Now we have the CCU codon in the messenger RNA, which will travel out of the nucleus through its pores to the cytosol, where the ribosomes are located. In summary, we can say that messenger RNA gives this information to the ribosome, which "understands" that the amino acid proline must be added to the amino acid sequence already built to give rise to a specific protein.
As we have said before, a protein is made up of about 100-300 amino acids. Thus, any protein formed from the order of 300 amino acids will be encoded by a total of 900 triplets (300x3) or, if you prefer, by 2,700 nucleotides (300x3x3). Now, imagine each of the letters in each of the 2,700 nucleotides, something like: AAAUCCCCGGUGAUUUAUAAGG (...) It is this arrangement, this conglomeration of letters, which really is the genetic code. Easier than it first seemed, right?
Resume
If you ask any biologist interested in molecular biology about the genetic code, you will surely have a conversation for about 4-5 hours. It is truly fascinating to know that the secret of life, unreal as it may seem, is contained in a specific succession of "letters".
So that, the genome of any living being can be mapped with these 4 letters. For example, according to the human genome project, all the genetic information of our species is made up of 3,000 million base pairs (nucleotides), which are found on the 23 pairs of chromosomes within the nucleus of all our cells. Of course, no matter how different living beings are, we all have a common “language”.
Bibliographic references:
- What is the genetic code? genotipia.com. Recovered from: https://genotipia.com/codigo-genetico/
- Asimov, I., & de la Fuente, A. M. (1982). The genetic code (No. Sirsi) i9789688561034). Plaza & Janés.

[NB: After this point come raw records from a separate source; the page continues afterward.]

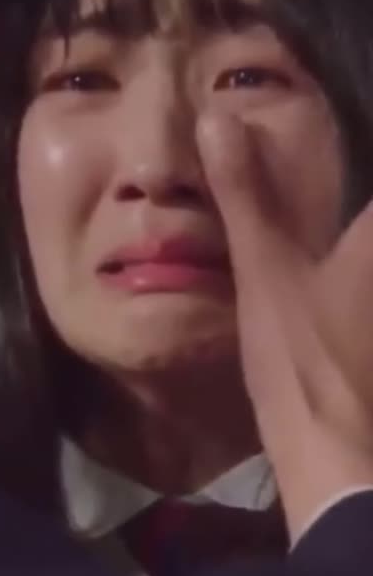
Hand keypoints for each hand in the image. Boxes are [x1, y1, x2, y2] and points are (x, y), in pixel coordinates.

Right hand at [198, 113, 372, 542]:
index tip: (350, 131)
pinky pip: (363, 286)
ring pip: (368, 252)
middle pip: (367, 218)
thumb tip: (218, 116)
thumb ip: (245, 194)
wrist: (336, 459)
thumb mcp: (264, 270)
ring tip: (320, 227)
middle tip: (336, 182)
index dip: (363, 137)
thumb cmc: (302, 356)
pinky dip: (349, 268)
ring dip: (350, 237)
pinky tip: (329, 271)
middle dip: (351, 197)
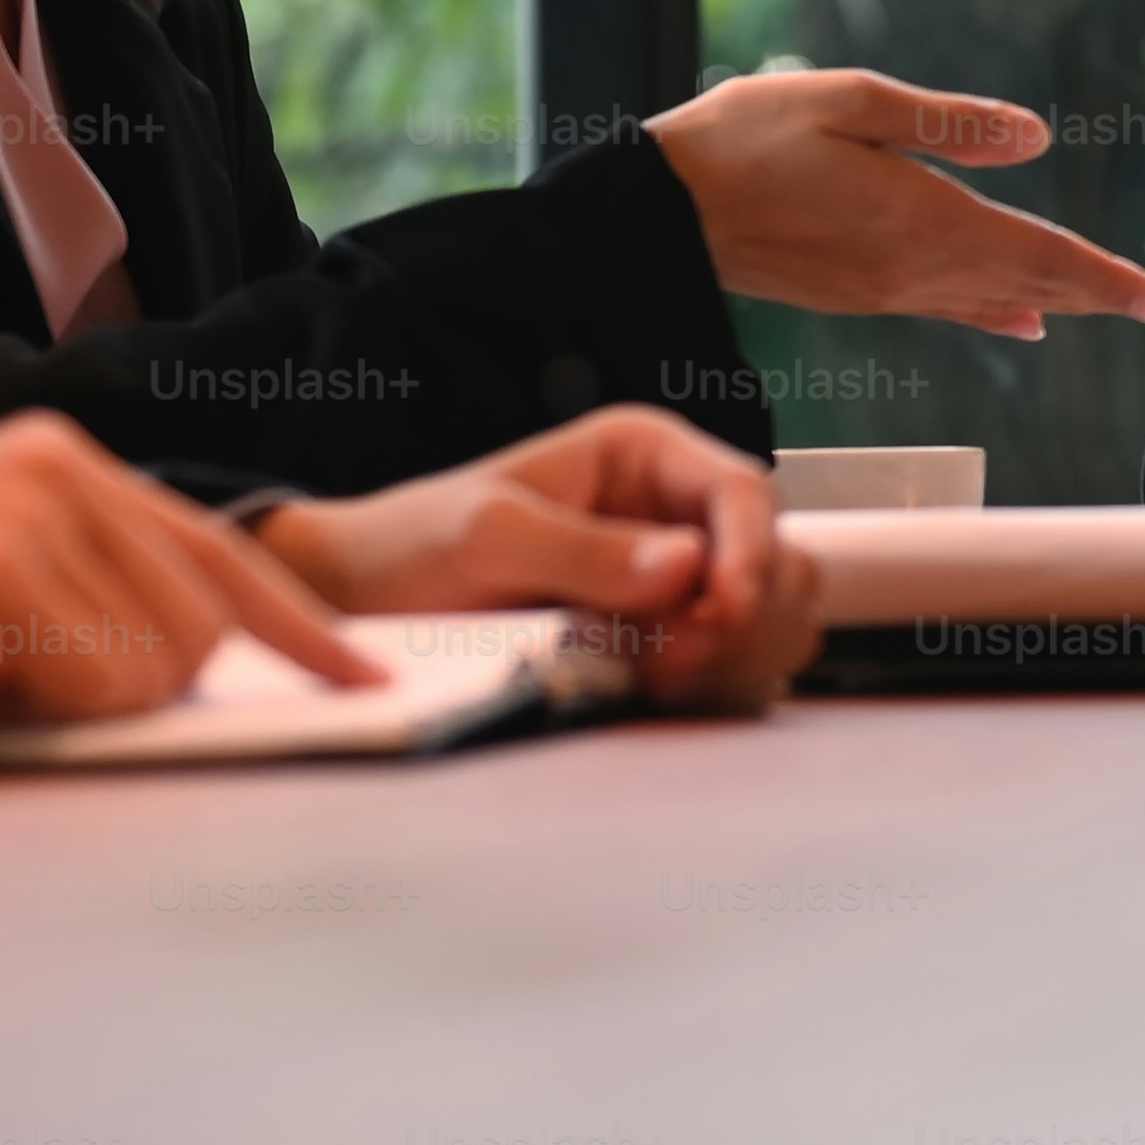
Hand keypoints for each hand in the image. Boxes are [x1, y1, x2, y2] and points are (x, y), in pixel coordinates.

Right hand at [0, 410, 378, 747]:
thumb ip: (92, 603)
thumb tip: (202, 667)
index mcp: (64, 461)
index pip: (217, 550)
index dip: (296, 624)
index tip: (364, 672)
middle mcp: (60, 462)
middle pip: (202, 619)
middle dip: (145, 689)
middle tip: (16, 688)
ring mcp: (31, 504)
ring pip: (157, 659)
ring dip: (76, 704)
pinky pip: (96, 684)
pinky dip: (39, 711)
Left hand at [250, 404, 819, 711]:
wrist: (366, 605)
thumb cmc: (414, 545)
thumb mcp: (487, 536)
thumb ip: (583, 550)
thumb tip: (686, 566)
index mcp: (645, 456)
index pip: (744, 490)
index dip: (751, 550)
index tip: (722, 609)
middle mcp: (675, 512)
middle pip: (778, 558)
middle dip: (744, 614)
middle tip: (672, 656)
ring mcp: (677, 580)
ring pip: (772, 617)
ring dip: (734, 655)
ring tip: (656, 673)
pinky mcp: (666, 640)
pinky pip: (736, 666)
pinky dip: (716, 685)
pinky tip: (653, 688)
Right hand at [648, 69, 1144, 337]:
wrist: (660, 214)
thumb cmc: (747, 138)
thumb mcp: (853, 103)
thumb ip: (950, 125)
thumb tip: (1036, 140)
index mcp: (922, 221)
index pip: (1038, 258)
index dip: (1103, 280)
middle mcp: (911, 270)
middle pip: (1025, 287)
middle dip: (1093, 295)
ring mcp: (881, 290)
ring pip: (988, 300)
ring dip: (1049, 302)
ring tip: (1099, 303)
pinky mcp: (854, 294)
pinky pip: (947, 306)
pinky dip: (994, 310)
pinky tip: (1017, 318)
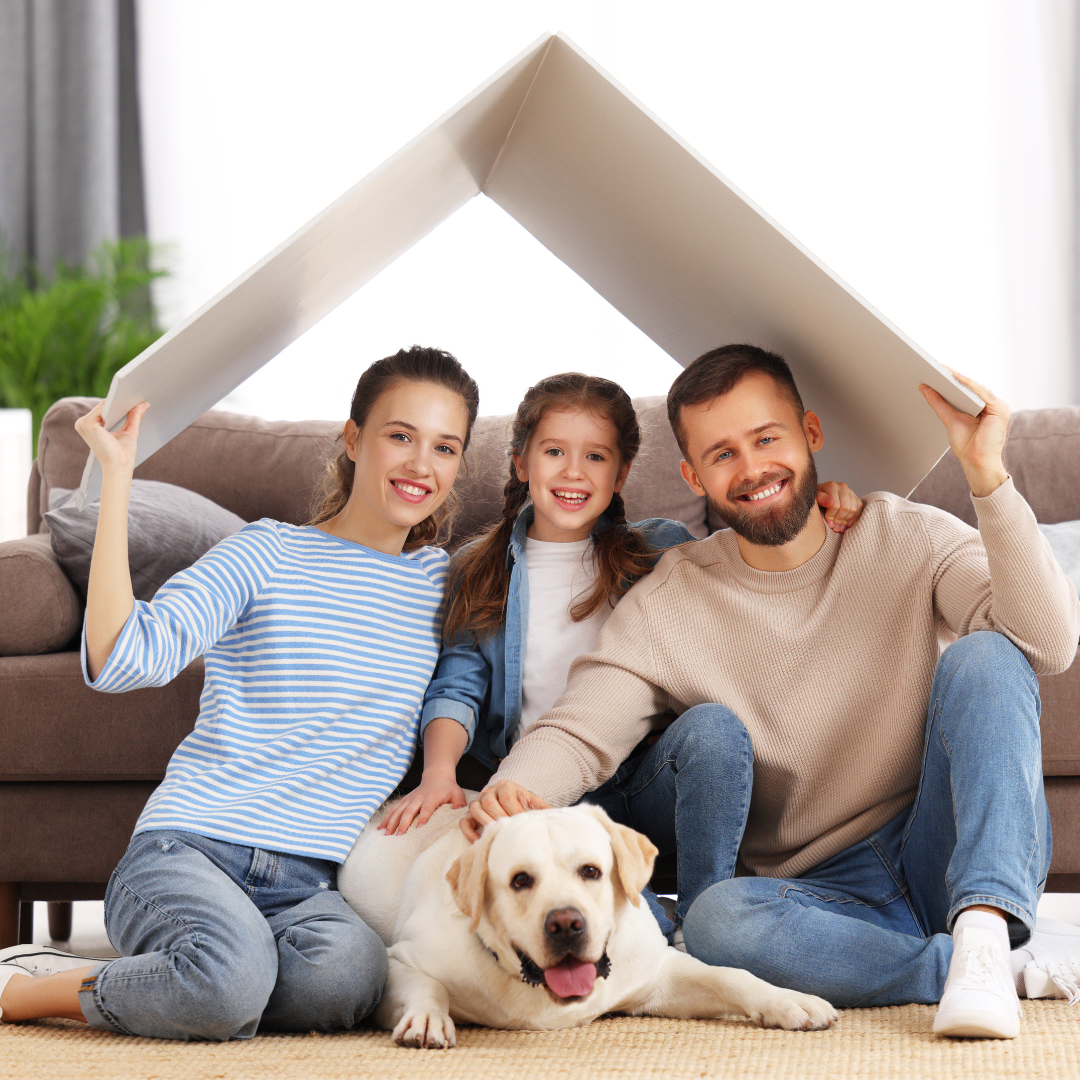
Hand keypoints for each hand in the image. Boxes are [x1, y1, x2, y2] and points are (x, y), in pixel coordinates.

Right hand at [74, 400, 148, 476]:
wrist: (120, 467)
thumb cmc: (123, 454)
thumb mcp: (130, 431)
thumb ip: (134, 416)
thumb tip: (144, 403)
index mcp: (91, 425)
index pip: (105, 409)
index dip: (119, 402)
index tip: (134, 394)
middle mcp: (83, 423)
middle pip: (104, 406)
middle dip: (120, 399)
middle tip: (137, 390)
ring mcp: (83, 423)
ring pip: (103, 406)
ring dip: (118, 400)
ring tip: (134, 393)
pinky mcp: (87, 424)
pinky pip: (102, 408)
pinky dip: (114, 404)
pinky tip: (125, 400)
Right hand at [379, 773, 466, 835]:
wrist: (437, 776)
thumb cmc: (448, 788)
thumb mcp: (457, 793)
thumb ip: (459, 802)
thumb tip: (460, 812)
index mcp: (431, 798)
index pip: (426, 809)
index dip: (423, 817)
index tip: (418, 828)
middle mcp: (418, 798)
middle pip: (409, 811)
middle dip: (403, 823)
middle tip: (398, 835)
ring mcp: (410, 799)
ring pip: (398, 810)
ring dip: (392, 822)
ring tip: (386, 834)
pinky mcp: (405, 801)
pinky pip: (394, 809)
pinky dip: (387, 818)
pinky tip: (380, 828)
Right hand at [459, 781, 550, 842]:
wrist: (512, 803)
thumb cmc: (524, 806)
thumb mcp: (534, 804)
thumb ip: (544, 809)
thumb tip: (559, 818)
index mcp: (506, 786)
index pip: (507, 797)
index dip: (514, 812)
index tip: (522, 824)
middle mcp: (489, 791)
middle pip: (489, 802)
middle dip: (500, 818)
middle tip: (509, 832)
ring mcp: (478, 802)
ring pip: (475, 809)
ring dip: (485, 823)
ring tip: (497, 836)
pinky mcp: (470, 815)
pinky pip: (465, 822)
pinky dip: (470, 833)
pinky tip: (480, 842)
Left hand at [816, 481, 863, 532]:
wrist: (821, 498)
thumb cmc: (816, 500)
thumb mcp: (814, 500)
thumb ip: (820, 499)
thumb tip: (831, 502)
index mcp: (831, 485)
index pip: (835, 504)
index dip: (832, 516)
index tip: (829, 524)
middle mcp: (842, 486)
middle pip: (846, 507)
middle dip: (840, 520)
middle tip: (835, 528)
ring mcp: (850, 492)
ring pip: (853, 509)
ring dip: (846, 520)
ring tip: (839, 528)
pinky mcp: (856, 498)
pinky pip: (859, 509)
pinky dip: (854, 518)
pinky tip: (846, 524)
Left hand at [919, 372, 1009, 496]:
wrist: (977, 462)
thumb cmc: (967, 446)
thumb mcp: (949, 419)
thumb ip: (939, 403)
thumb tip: (924, 387)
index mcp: (984, 408)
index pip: (967, 390)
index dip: (952, 380)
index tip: (936, 369)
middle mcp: (993, 405)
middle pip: (971, 388)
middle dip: (954, 377)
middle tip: (936, 365)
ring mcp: (999, 407)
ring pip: (976, 388)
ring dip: (959, 378)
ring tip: (942, 369)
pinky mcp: (1000, 409)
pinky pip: (981, 393)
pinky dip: (968, 384)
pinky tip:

- Genetic code, National Human Genome Research Institute. Recovered from: https://www.genome.gov/es/genetics-glossary/Codigo-genetico
- Genetic code: characteristics and deciphering, Complutense University of Madrid (UCM). Recovered from: https://www.ucm.es/data/cont/media/www/pag-56185/08-C%C3%B3digo%20Gen%C3%A9tico-caracter%C3%ADsticas%20y%20desciframiento.pdf
- The Genetic Code, Khanacademy.org. Recovered from: https://es.khanacademy.org/science/ap-biology/gene-expression-and-regulation/translation/a/the-genetic-code-discovery-and-properties
- It's official: there are 42 million protein molecules in every cell, europapress.com. Recovered from: https://www.europapress.es/ciencia/laboratorio/noticia-oficial-hay-42-millones-moleculas-proteina-cada-celula-20180117181506.html
- Lee, T. F. (1994). The Human Genome Project: breaking the genetic code of life (No. Sirsi) i9788474325072).